(Document layout detection data)
____________

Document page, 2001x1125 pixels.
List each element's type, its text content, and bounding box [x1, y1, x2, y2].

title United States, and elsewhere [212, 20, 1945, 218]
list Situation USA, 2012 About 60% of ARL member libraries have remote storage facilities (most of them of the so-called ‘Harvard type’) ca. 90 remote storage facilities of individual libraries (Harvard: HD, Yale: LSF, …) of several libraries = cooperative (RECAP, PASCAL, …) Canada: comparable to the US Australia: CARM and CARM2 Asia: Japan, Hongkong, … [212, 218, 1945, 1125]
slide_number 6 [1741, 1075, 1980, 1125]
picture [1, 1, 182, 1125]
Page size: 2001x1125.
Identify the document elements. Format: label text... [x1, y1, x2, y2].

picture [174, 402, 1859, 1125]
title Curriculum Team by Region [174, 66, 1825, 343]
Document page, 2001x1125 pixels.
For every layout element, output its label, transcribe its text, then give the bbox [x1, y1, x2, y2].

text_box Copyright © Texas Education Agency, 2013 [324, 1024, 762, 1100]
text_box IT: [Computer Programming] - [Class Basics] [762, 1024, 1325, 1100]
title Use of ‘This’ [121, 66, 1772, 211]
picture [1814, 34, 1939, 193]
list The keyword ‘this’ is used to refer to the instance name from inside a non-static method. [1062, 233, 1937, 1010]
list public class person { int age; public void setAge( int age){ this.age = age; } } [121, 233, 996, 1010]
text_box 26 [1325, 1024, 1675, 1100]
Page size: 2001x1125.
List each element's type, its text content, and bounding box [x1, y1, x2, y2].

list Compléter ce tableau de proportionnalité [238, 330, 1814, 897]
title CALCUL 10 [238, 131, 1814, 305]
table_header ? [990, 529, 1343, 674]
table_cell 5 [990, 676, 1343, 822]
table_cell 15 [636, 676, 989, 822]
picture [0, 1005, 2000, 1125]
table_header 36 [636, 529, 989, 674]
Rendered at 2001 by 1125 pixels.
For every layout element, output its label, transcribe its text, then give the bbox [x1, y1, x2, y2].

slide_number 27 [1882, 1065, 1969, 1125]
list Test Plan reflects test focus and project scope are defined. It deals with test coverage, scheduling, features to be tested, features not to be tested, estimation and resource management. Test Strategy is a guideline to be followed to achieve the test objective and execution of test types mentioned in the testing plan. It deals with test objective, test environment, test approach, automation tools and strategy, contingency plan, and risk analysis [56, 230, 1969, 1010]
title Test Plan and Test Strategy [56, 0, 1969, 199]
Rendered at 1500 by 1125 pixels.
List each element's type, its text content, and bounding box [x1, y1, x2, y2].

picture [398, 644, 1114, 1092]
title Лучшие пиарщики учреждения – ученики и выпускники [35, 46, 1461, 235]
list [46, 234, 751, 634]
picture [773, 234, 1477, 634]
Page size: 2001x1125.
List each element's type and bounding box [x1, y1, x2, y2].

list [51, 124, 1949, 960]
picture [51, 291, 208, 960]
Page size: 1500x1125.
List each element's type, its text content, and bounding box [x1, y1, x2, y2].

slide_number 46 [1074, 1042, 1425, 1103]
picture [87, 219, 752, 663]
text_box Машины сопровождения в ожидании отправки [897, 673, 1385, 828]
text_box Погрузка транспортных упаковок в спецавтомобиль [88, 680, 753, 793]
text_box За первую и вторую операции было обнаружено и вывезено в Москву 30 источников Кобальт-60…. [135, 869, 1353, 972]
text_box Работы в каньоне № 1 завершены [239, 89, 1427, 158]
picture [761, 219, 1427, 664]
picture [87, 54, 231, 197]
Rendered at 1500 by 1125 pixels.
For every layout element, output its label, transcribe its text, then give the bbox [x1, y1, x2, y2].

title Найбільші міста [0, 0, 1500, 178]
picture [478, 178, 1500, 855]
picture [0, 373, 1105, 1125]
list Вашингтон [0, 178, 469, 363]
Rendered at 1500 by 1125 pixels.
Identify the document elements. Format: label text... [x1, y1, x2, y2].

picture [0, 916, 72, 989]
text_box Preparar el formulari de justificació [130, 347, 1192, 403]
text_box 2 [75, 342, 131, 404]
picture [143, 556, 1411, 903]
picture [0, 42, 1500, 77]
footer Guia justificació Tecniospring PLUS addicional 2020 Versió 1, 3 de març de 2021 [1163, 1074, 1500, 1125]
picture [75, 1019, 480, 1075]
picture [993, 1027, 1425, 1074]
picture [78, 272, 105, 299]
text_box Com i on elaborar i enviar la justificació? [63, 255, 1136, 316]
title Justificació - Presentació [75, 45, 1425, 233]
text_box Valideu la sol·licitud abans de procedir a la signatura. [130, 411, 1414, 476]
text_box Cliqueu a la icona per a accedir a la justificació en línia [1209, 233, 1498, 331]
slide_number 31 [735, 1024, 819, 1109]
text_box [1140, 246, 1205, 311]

____________

▶ [Task to complete]:
Say every entry again, exactly as it reads.

▶ [Written response]:
Document page, 2001x1125 pixels.
List each element's type, its text content, and bounding box [x1, y1, x2, y2].

title United States, and elsewhere [212, 20, 1945, 218]
list Situation USA, 2012 About 60% of ARL member libraries have remote storage facilities (most of them of the so-called ‘Harvard type’) ca. 90 remote storage facilities of individual libraries (Harvard: HD, Yale: LSF, …) of several libraries = cooperative (RECAP, PASCAL, …) Canada: comparable to the US Australia: CARM and CARM2 Asia: Japan, Hongkong, … [212, 218, 1945, 1125]
slide_number 6 [1741, 1075, 1980, 1125]
picture [1, 1, 182, 1125]
Page size: 2001x1125.
Identify the document elements. Format: label text... [x1, y1, x2, y2].

picture [174, 402, 1859, 1125]
title Curriculum Team by Region [174, 66, 1825, 343]
Document page, 2001x1125 pixels.
For every layout element, output its label, transcribe its text, then give the bbox [x1, y1, x2, y2].

text_box Copyright © Texas Education Agency, 2013 [324, 1024, 762, 1100]
text_box IT: [Computer Programming] - [Class Basics] [762, 1024, 1325, 1100]
title Use of ‘This’ [121, 66, 1772, 211]
picture [1814, 34, 1939, 193]
list The keyword ‘this’ is used to refer to the instance name from inside a non-static method. [1062, 233, 1937, 1010]
list public class person { int age; public void setAge( int age){ this.age = age; } } [121, 233, 996, 1010]
text_box 26 [1325, 1024, 1675, 1100]
Page size: 2001x1125.
List each element's type, its text content, and bounding box [x1, y1, x2, y2].

list Compléter ce tableau de proportionnalité [238, 330, 1814, 897]
title CALCUL 10 [238, 131, 1814, 305]
table_header ? [990, 529, 1343, 674]
table_cell 5 [990, 676, 1343, 822]
table_cell 15 [636, 676, 989, 822]
picture [0, 1005, 2000, 1125]
table_header 36 [636, 529, 989, 674]
Rendered at 2001 by 1125 pixels.
For every layout element, output its label, transcribe its text, then give the bbox [x1, y1, x2, y2].

slide_number 27 [1882, 1065, 1969, 1125]
list Test Plan reflects test focus and project scope are defined. It deals with test coverage, scheduling, features to be tested, features not to be tested, estimation and resource management. Test Strategy is a guideline to be followed to achieve the test objective and execution of test types mentioned in the testing plan. It deals with test objective, test environment, test approach, automation tools and strategy, contingency plan, and risk analysis [56, 230, 1969, 1010]
title Test Plan and Test Strategy [56, 0, 1969, 199]
Rendered at 1500 by 1125 pixels.
List each element's type, its text content, and bounding box [x1, y1, x2, y2].

picture [398, 644, 1114, 1092]
title Лучшие пиарщики учреждения – ученики и выпускники [35, 46, 1461, 235]
list [46, 234, 751, 634]
picture [773, 234, 1477, 634]
Page size: 2001x1125.
List each element's type and bounding box [x1, y1, x2, y2].

list [51, 124, 1949, 960]
picture [51, 291, 208, 960]
Page size: 1500x1125.
List each element's type, its text content, and bounding box [x1, y1, x2, y2].

slide_number 46 [1074, 1042, 1425, 1103]
picture [87, 219, 752, 663]
text_box Машины сопровождения в ожидании отправки [897, 673, 1385, 828]
text_box Погрузка транспортных упаковок в спецавтомобиль [88, 680, 753, 793]
text_box За первую и вторую операции было обнаружено и вывезено в Москву 30 источников Кобальт-60…. [135, 869, 1353, 972]
text_box Работы в каньоне № 1 завершены [239, 89, 1427, 158]
picture [761, 219, 1427, 664]
picture [87, 54, 231, 197]
Rendered at 1500 by 1125 pixels.
For every layout element, output its label, transcribe its text, then give the bbox [x1, y1, x2, y2].

title Найбільші міста [0, 0, 1500, 178]
picture [478, 178, 1500, 855]
picture [0, 373, 1105, 1125]
list Вашингтон [0, 178, 469, 363]
Rendered at 1500 by 1125 pixels.
Identify the document elements. Format: label text... [x1, y1, x2, y2].

picture [0, 916, 72, 989]
text_box Preparar el formulari de justificació [130, 347, 1192, 403]
text_box 2 [75, 342, 131, 404]
picture [143, 556, 1411, 903]
picture [0, 42, 1500, 77]
footer Guia justificació Tecniospring PLUS addicional 2020 Versió 1, 3 de març de 2021 [1163, 1074, 1500, 1125]
picture [75, 1019, 480, 1075]
picture [993, 1027, 1425, 1074]
picture [78, 272, 105, 299]
text_box Com i on elaborar i enviar la justificació? [63, 255, 1136, 316]
title Justificació - Presentació [75, 45, 1425, 233]
text_box Valideu la sol·licitud abans de procedir a la signatura. [130, 411, 1414, 476]
text_box Cliqueu a la icona per a accedir a la justificació en línia [1209, 233, 1498, 331]
slide_number 31 [735, 1024, 819, 1109]
text_box [1140, 246, 1205, 311]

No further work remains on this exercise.